Made my own as well- Very useful thing to add. But.. I'm going to change mine so they either pivot back or get slotted to drop down and back. Unless you use every few days (not happening here in Wi.) I find myself bumping into them when walking by the blower. catch my coat. I want them so they will be easy to just put in place within a minute or two just when ready to use. Mine are made with 1/8" x 2" flat steel. P.S. as others said- they do help in deep snow.


----------



## PixMan (Feb 14, 2015)

I plan on making my own for both of my Ariens machines because I have a fair amount of 1/2" x 1-1/2" 6061-T651 aluminum stock, an Alliant/Prototrak CNC milling machine, a pair of Kurt 6" vises, lots of tooling and love to carve up metal!

I haven't decided yet just what to use for fasteners. I want something which needs no tools to slide the drift cutters up & down and wing nuts aren't fancy enough. Whatever I use must be "low profile" so they don't stick up, yet should be able to loosen and tighten with gloves on. I may just make my own out of 316 stainless steel so they don't bind or rust.


----------



## Toro-8-2-4 (Dec 28, 2013)

How about carriage bolts with hand knobs?


----------



## Coby7 (Nov 6, 2014)

My Yamaha drift cutter design works well.


----------



## PixMan (Feb 14, 2015)

Toro-8-2-4 said:


> How about carriage bolts with hand knobs?

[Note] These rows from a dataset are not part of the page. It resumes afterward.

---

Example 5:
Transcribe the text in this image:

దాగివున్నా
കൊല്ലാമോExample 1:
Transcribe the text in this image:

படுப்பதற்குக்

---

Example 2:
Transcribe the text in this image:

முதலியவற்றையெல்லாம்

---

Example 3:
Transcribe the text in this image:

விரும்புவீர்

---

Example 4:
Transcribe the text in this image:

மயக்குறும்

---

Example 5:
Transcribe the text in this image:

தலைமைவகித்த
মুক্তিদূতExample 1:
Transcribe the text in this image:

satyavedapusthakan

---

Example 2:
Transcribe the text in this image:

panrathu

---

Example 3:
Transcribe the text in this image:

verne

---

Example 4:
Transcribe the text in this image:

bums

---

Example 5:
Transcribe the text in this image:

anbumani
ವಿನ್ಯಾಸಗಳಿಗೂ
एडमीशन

Thanks, but I generally go for something far more fancy than that. You have to understand that someone who is a "home shop machinist" (on top of doing it for a living) will have the tendency to make for tens or hundreds of dollars and hours of work, something you could buy for a buck or two.

I'm not quite that bad but do want something nicer here. Before I start I'm going to see if someone near me has the Ariens kit so I could get measurements of the slots and bolt pattern on the bars themselves. The goal is to come up with something a little fancier than factory, but not having any fasteners that would stick out any further than what the factory offers.

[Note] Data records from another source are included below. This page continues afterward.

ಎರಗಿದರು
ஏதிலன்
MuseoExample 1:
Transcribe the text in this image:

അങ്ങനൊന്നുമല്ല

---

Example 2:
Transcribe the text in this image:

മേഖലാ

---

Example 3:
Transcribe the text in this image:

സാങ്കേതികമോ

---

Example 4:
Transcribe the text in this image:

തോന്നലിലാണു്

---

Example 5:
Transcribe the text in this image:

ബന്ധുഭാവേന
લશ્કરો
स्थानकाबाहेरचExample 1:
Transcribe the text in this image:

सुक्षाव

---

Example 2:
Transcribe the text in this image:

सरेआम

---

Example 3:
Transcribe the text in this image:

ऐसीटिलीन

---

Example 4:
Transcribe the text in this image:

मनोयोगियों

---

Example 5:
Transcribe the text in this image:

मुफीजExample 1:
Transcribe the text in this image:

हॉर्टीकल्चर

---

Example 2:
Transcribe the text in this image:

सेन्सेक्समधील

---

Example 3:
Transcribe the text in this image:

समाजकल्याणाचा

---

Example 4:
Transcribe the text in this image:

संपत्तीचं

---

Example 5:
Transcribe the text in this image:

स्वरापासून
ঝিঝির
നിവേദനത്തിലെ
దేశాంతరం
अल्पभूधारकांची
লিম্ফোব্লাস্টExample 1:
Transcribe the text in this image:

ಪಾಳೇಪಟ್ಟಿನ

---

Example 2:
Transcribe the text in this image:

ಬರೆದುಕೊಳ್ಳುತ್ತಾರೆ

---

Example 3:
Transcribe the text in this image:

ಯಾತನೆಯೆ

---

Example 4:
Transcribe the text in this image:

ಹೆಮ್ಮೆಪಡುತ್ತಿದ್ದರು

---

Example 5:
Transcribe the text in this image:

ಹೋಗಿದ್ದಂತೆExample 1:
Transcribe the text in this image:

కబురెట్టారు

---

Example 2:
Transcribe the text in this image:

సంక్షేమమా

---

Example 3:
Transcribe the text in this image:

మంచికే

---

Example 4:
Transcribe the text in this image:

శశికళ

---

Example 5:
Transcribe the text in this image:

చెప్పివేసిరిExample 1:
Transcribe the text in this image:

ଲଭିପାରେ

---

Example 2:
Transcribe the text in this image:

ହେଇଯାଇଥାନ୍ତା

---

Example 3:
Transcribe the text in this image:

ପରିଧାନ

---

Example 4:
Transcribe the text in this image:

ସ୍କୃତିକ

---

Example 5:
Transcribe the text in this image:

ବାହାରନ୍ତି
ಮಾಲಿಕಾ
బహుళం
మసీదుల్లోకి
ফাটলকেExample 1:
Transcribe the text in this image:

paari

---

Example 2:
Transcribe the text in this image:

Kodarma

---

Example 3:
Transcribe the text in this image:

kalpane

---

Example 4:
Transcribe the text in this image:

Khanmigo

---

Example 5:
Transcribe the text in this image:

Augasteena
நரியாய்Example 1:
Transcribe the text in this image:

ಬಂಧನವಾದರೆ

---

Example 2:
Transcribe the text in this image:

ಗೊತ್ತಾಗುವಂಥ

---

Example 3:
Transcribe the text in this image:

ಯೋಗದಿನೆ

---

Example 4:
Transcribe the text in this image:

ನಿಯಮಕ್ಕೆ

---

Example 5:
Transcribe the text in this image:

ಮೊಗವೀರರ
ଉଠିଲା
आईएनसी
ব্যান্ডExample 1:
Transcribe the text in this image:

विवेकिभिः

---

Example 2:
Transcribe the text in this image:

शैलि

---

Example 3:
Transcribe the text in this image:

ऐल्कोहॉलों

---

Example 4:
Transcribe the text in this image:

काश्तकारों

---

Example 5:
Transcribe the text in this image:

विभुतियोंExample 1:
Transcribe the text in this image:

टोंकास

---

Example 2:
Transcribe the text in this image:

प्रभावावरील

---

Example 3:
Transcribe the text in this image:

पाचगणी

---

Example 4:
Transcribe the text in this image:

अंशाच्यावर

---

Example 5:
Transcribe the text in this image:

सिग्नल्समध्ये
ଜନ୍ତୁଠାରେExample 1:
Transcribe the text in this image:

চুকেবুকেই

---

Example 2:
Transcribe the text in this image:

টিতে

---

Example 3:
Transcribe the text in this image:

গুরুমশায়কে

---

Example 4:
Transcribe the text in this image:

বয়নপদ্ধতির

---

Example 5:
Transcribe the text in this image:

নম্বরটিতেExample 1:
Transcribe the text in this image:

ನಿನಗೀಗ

I'd love to see some detailed photos of how the factory ones are fastened onto a late model Deluxe or Platinum.


----------



## Kielbasa (Dec 21, 2013)

I like that design and I bet it works really well. I think the key to that design is the horizontal cross member, but does the snow continue to fall over the front of the bucket, or does it just drop straight down in front of the bucket? 



Coby7 said:


> My Yamaha drift cutteer design works well.


----------



## Kielbasa (Dec 21, 2013)

Kiss,
Tilt those drift bars down to follow the angle of the rear portion of the bucket. I have found that following that angle is the best where it knocks the snow down sooner and the snow falls more in front of the bucket rather then on to the bucket. 




Kiss4aFrog said:


> I made my own and used stainless fasteners and I like them more than "store bought", cheaper too.


----------



## 1894 (Dec 16, 2014)

PixMan said:


> Thanks, but I generally go for something far more fancy than that. You have to understand that someone who is a "home shop machinist" (on top of doing it for a living) will have the tendency to make for tens or hundreds of dollars and hours of work, something you could buy for a buck or two.
> 
> I'm not quite that bad but do want something nicer here. Before I start I'm going to see if someone near me has the Ariens kit so I could get measurements of the slots and bolt pattern on the bars themselves. The goal is to come up with something a little fancier than factory, but not having any fasteners that would stick out any further than what the factory offers.
> 
> I'd love to see some detailed photos of how the factory ones are fastened onto a late model Deluxe or Platinum.



Maybe you could make a set of quick release cam clamps instead of the wing nuts to hold the sliding extension in place ?
like these ?

Cam Clamps - Rockler Woodworking Tools


----------



## PixMan (Feb 14, 2015)

That's exactly what I was thinking to _make_ is cam clamps, if I can get the size and profile (when closed) low enough.

Great minds think alike!


----------